··· Dataset records

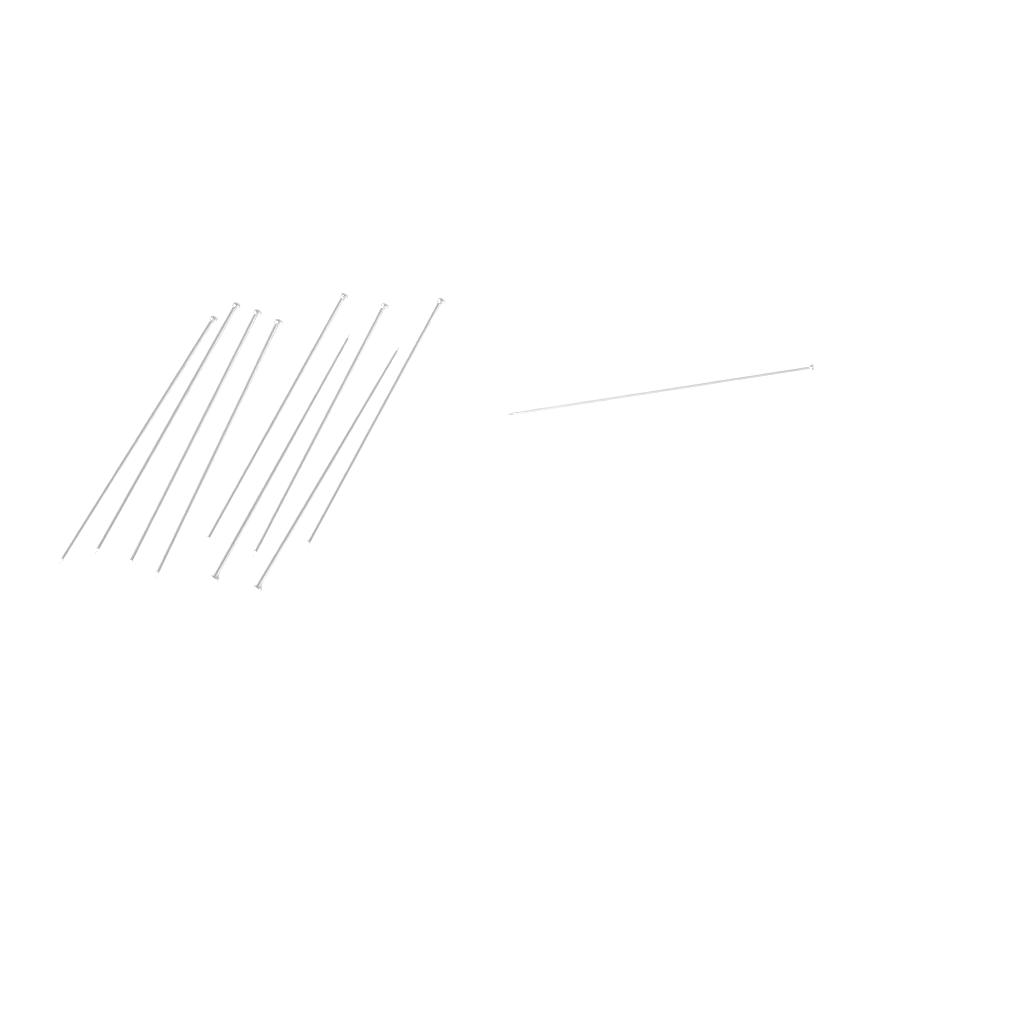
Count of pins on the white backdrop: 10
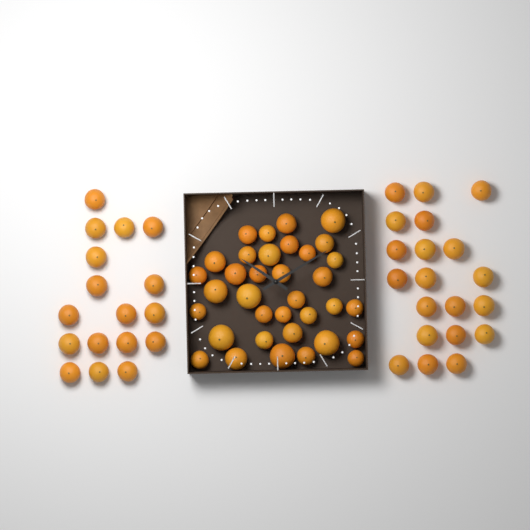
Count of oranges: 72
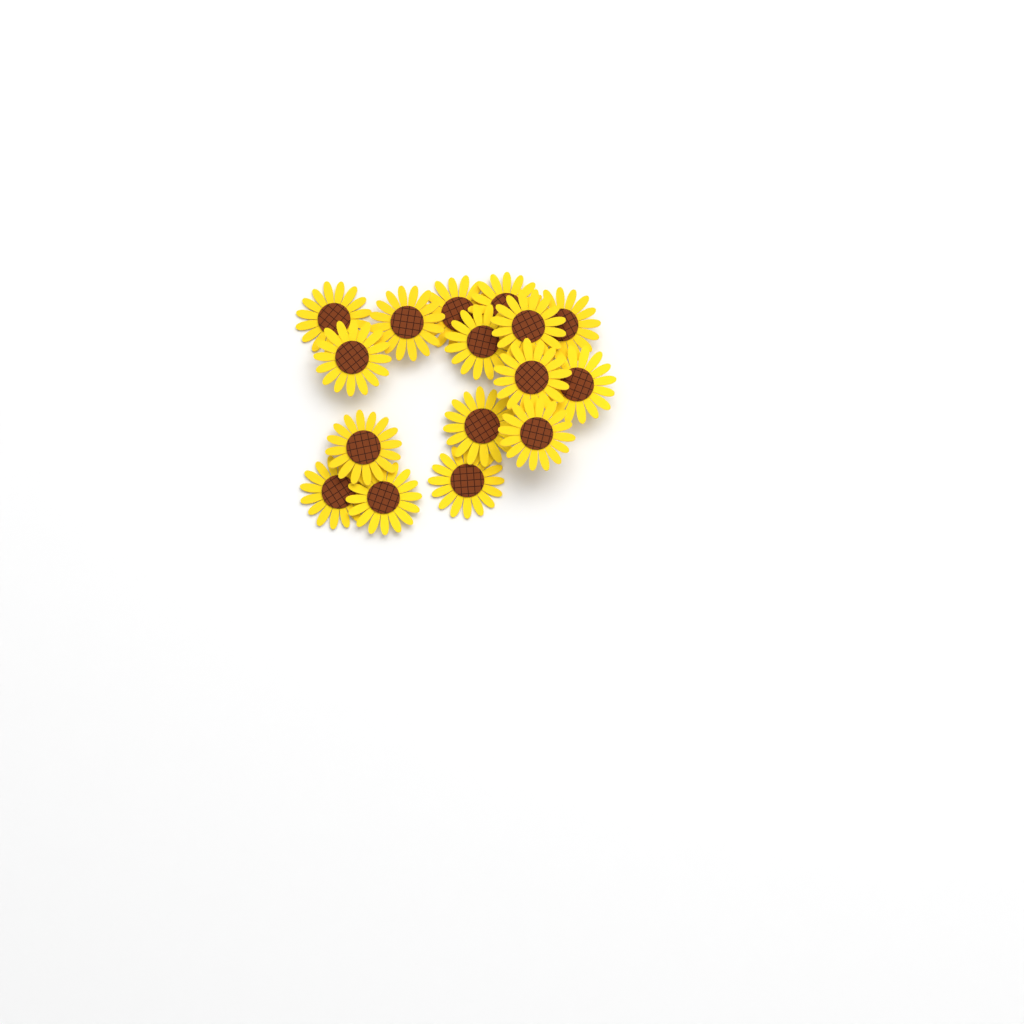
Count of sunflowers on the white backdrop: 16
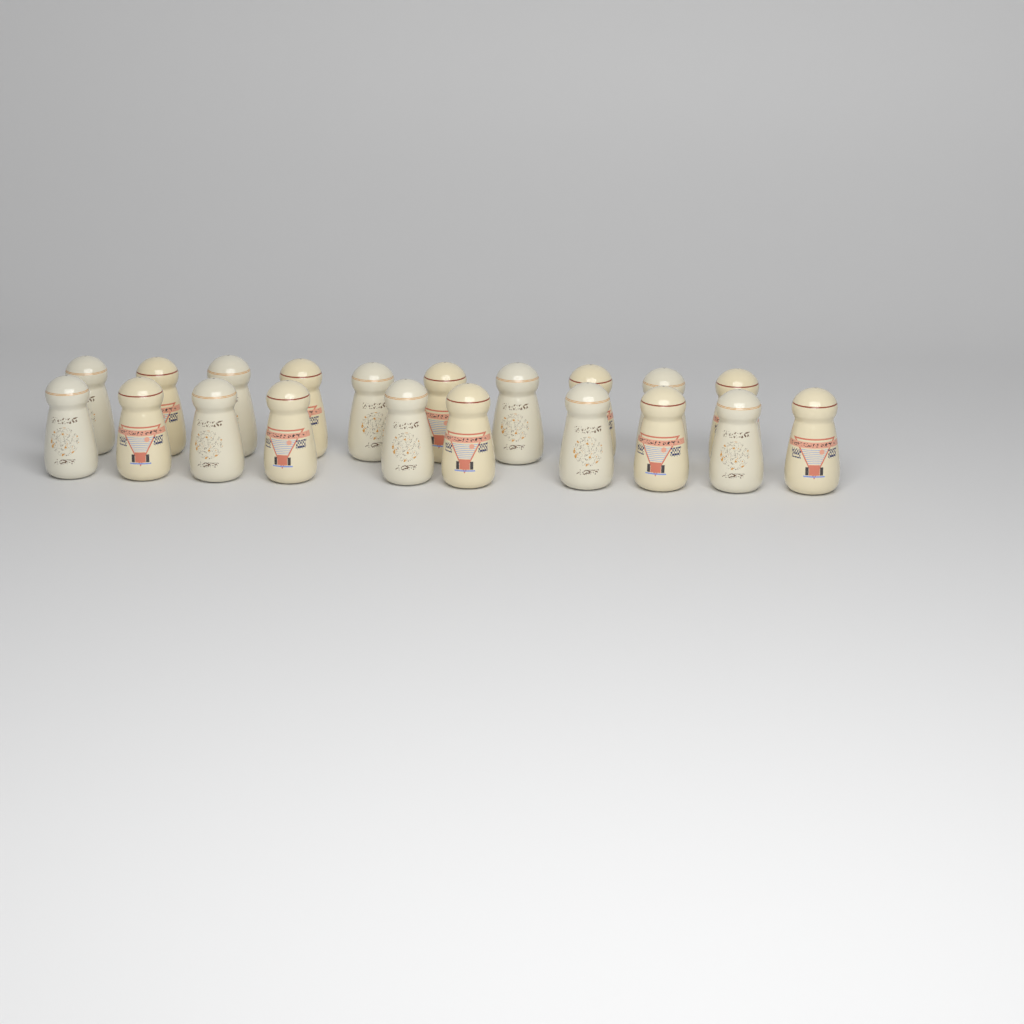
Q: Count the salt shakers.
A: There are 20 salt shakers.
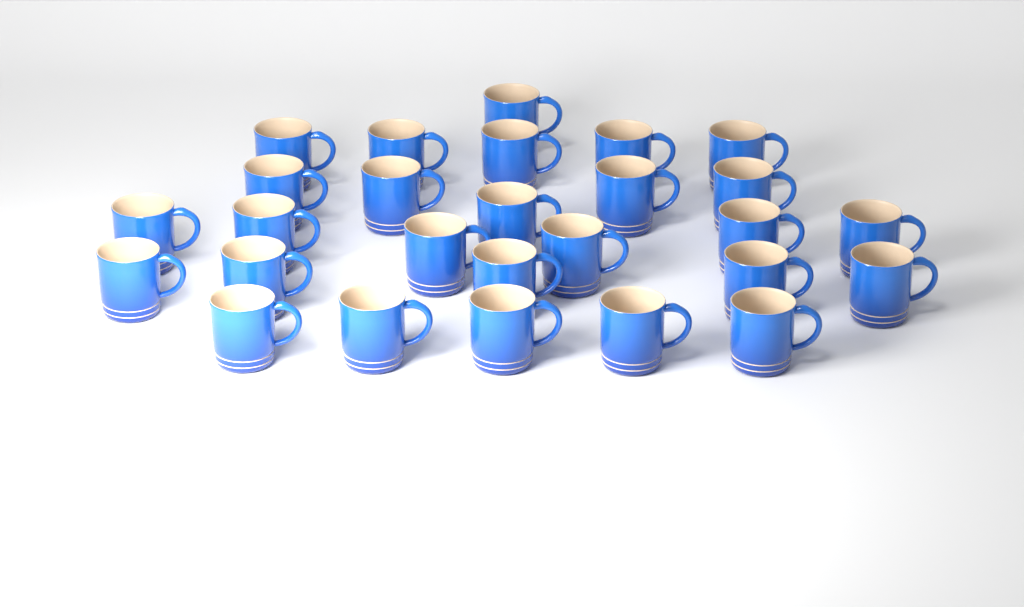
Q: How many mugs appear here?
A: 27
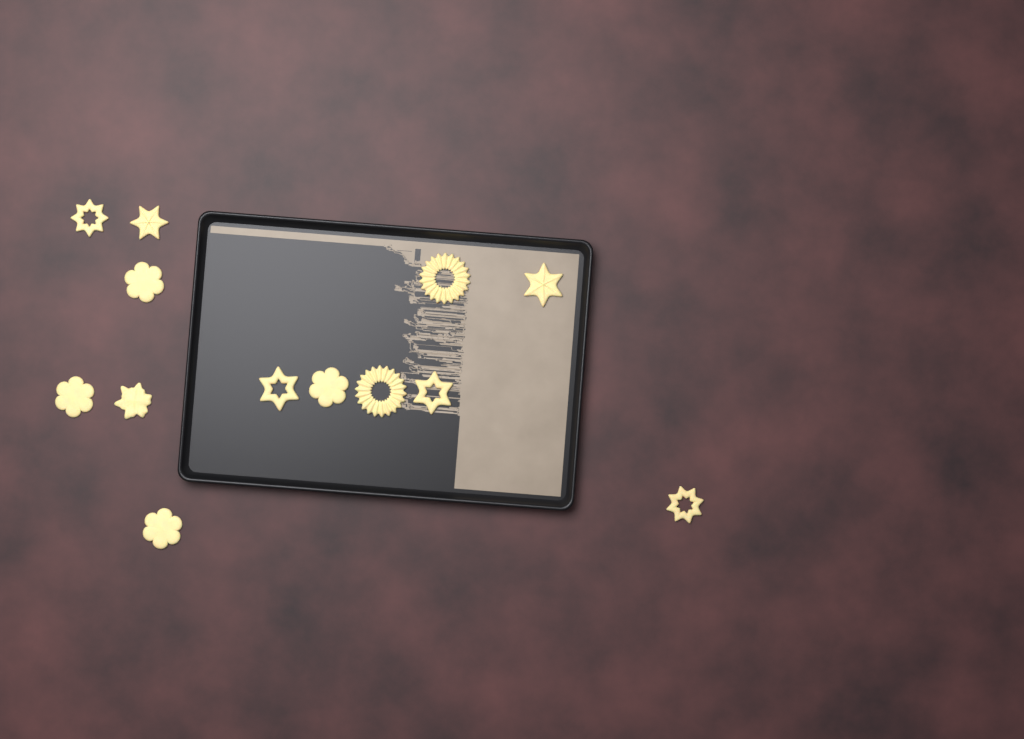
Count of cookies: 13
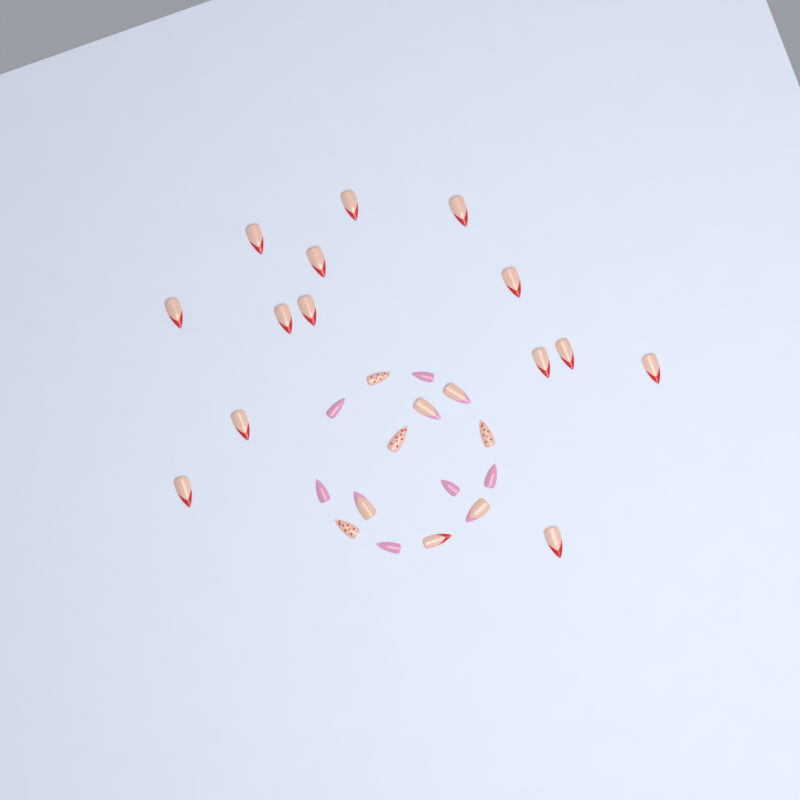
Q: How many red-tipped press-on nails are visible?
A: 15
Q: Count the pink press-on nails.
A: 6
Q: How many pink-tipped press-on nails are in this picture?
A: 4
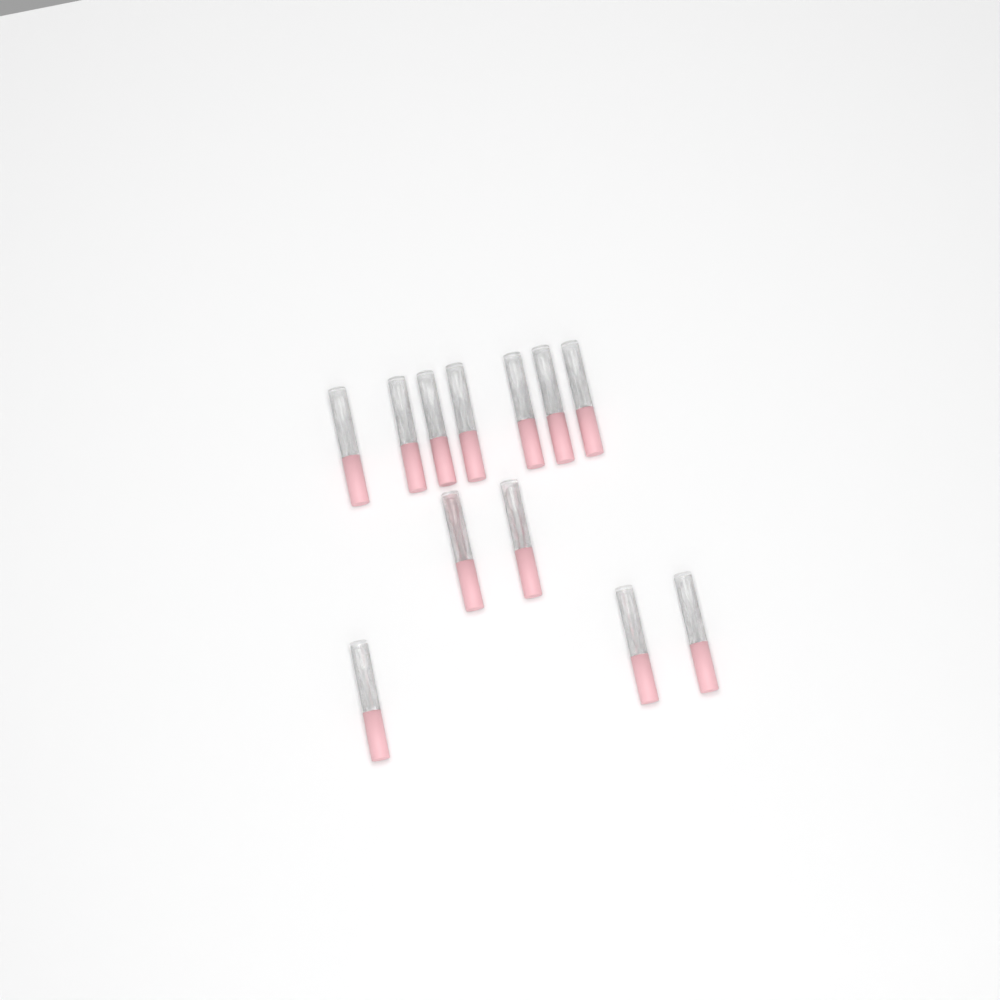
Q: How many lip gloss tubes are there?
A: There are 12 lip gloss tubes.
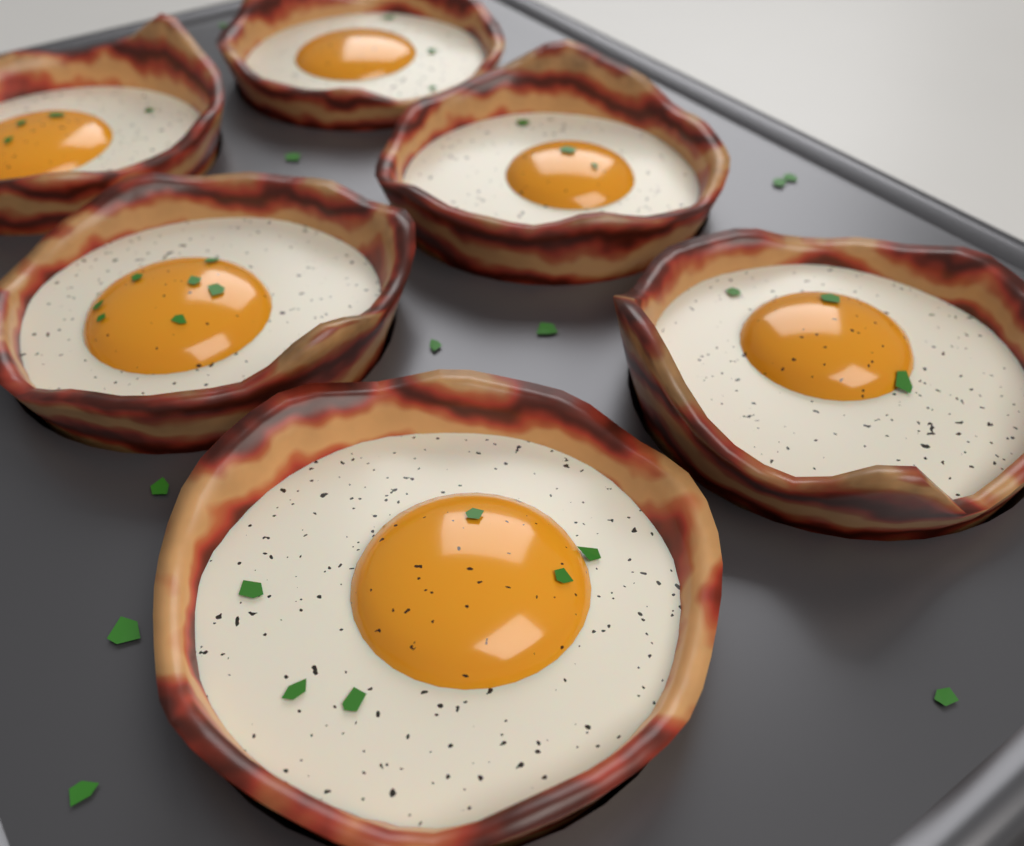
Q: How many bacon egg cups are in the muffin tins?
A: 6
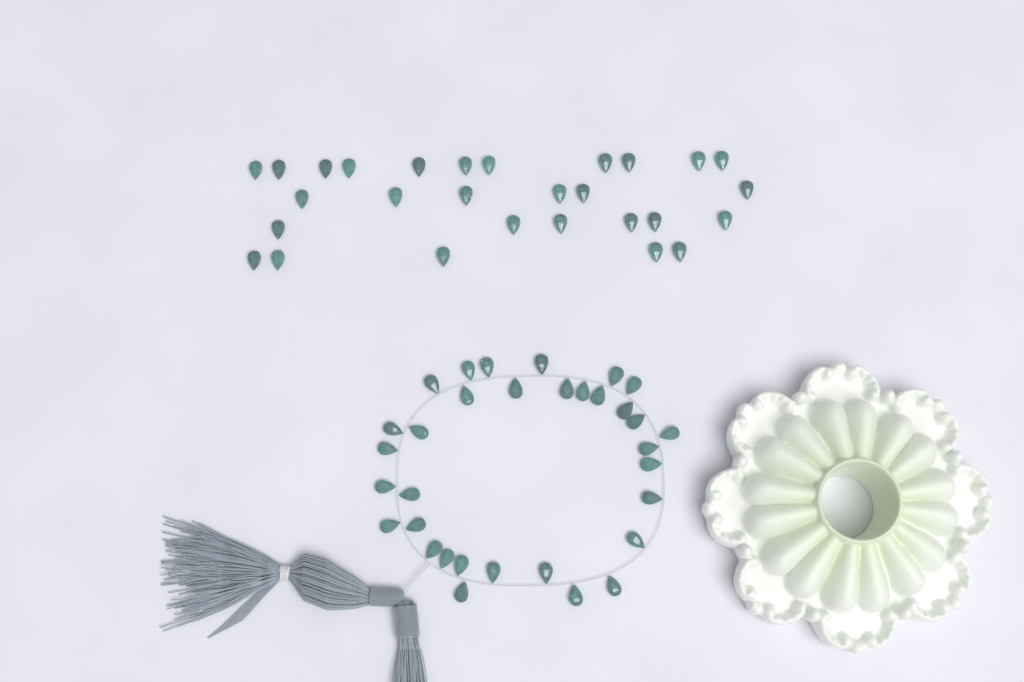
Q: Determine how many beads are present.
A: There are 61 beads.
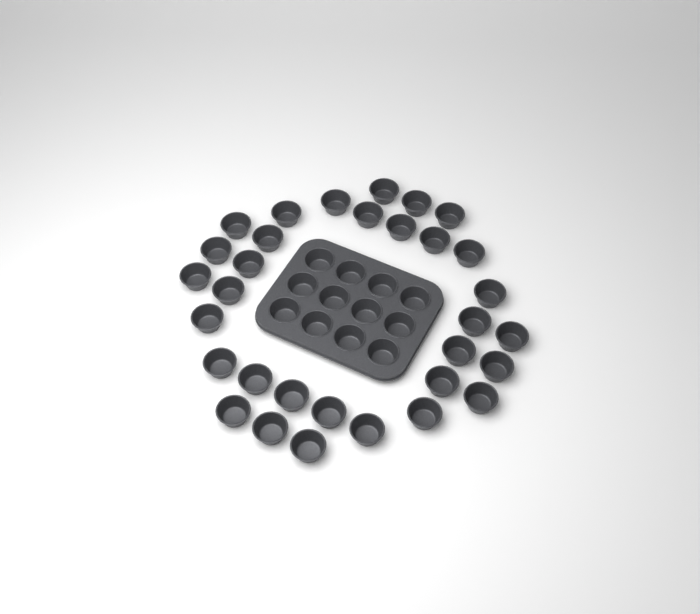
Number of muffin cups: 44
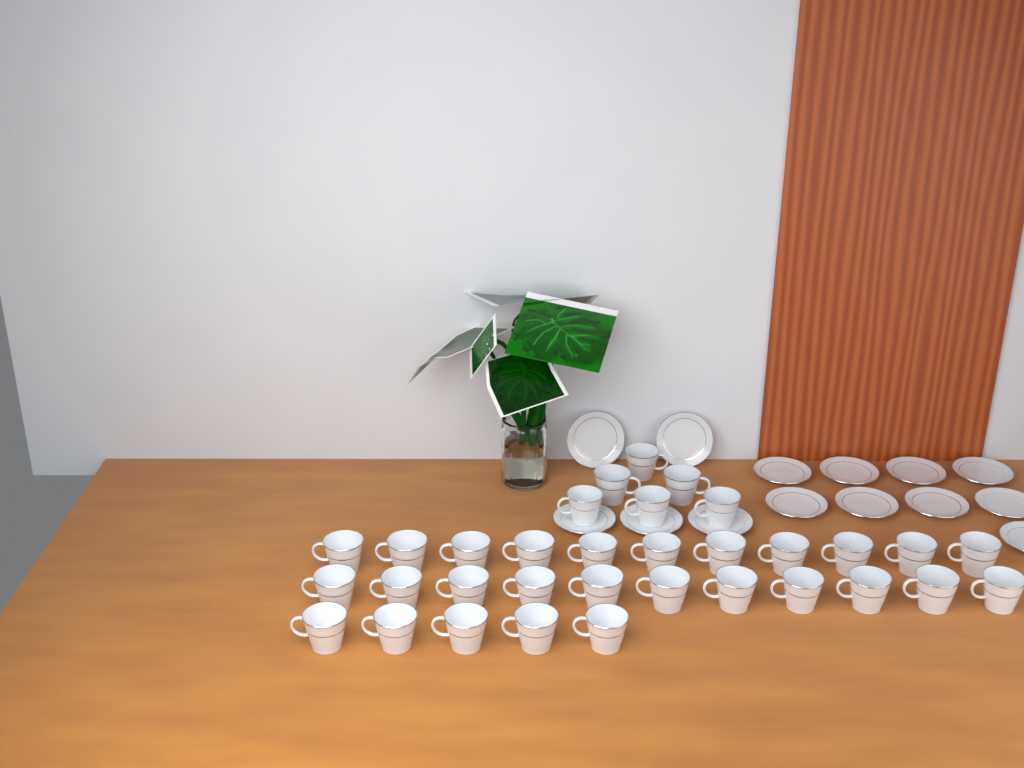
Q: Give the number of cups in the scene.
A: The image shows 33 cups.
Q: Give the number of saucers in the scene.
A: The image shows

······

• _Task_
Please rewrite every item above, replacing "press-on nails" with "acrylic nails" wherever it occurs and changing nothing else. Omit the picture lines from your answer.

• _Task result_
Count of pins on the white backdrop: 10
Count of oranges: 72
Count of sunflowers on the white backdrop: 16
Q: Count the salt shakers.
A: There are 20 salt shakers.
Q: How many mugs appear here?
A: 27
Count of cookies: 13
Q: How many red-tipped acrylic nails are visible?
A: 15
Q: Count the pink acrylic nails.
A: 6
Q: How many pink-tipped acrylic nails are in this picture?
A: 4
Q: How many lip gloss tubes are there?
A: There are 12 lip gloss tubes.
Q: How many bacon egg cups are in the muffin tins?
A: 6
Q: Determine how many beads are present.
A: There are 61 beads.
Number of muffin cups: 44
Q: Give the number of cups in the scene.
A: The image shows 33 cups.
Q: Give the number of saucers in the scene.
A: The image shows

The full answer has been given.